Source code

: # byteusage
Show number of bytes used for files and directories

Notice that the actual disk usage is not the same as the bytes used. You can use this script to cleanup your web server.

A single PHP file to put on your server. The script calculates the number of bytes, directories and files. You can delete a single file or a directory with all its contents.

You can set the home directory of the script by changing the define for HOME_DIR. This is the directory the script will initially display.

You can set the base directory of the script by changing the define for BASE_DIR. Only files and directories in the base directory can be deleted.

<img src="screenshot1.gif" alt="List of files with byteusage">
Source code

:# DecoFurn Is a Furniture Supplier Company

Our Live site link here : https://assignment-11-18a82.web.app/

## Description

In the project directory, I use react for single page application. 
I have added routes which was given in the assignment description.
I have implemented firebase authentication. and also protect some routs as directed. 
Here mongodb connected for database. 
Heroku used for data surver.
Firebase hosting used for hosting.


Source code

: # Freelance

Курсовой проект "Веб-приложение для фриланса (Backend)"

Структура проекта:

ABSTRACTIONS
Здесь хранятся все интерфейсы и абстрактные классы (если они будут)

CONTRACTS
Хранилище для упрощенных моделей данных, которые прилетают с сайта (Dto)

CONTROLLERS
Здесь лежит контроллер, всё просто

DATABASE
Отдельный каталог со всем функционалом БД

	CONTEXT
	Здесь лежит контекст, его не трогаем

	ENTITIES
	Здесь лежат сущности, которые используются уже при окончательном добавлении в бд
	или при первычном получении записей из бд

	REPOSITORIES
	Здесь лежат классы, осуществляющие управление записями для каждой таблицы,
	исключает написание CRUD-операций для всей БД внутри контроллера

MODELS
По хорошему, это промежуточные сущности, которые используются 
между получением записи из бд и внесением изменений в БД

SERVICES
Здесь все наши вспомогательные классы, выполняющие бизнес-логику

# # #

Copy the source text of every item above line for line, with no changes.

▶ Solution below
Source code

: # byteusage
Show number of bytes used for files and directories

Notice that the actual disk usage is not the same as the bytes used. You can use this script to cleanup your web server.

A single PHP file to put on your server. The script calculates the number of bytes, directories and files. You can delete a single file or a directory with all its contents.

You can set the home directory of the script by changing the define for HOME_DIR. This is the directory the script will initially display.

You can set the base directory of the script by changing the define for BASE_DIR. Only files and directories in the base directory can be deleted.

<img src="screenshot1.gif" alt="List of files with byteusage">
Source code

:# DecoFurn Is a Furniture Supplier Company

Our Live site link here : https://assignment-11-18a82.web.app/

## Description

In the project directory, I use react for single page application. 
I have added routes which was given in the assignment description.
I have implemented firebase authentication. and also protect some routs as directed. 
Here mongodb connected for database. 
Heroku used for data surver.
Firebase hosting used for hosting.


Source code

: # Freelance

Курсовой проект "Веб-приложение для фриланса (Backend)"

Структура проекта:

ABSTRACTIONS
Здесь хранятся все интерфейсы и абстрактные классы (если они будут)

CONTRACTS
Хранилище для упрощенных моделей данных, которые прилетают с сайта (Dto)

CONTROLLERS
Здесь лежит контроллер, всё просто

DATABASE
Отдельный каталог со всем функционалом БД

	CONTEXT
	Здесь лежит контекст, его не трогаем

	ENTITIES
	Здесь лежат сущности, которые используются уже при окончательном добавлении в бд
	или при первычном получении записей из бд

	REPOSITORIES
	Здесь лежат классы, осуществляющие управление записями для каждой таблицы,
	исключает написание CRUD-операций для всей БД внутри контроллера

MODELS
По хорошему, это промежуточные сущности, которые используются 
между получением записи из бд и внесением изменений в БД

SERVICES
Здесь все наши вспомогательные классы, выполняющие бизнес-логику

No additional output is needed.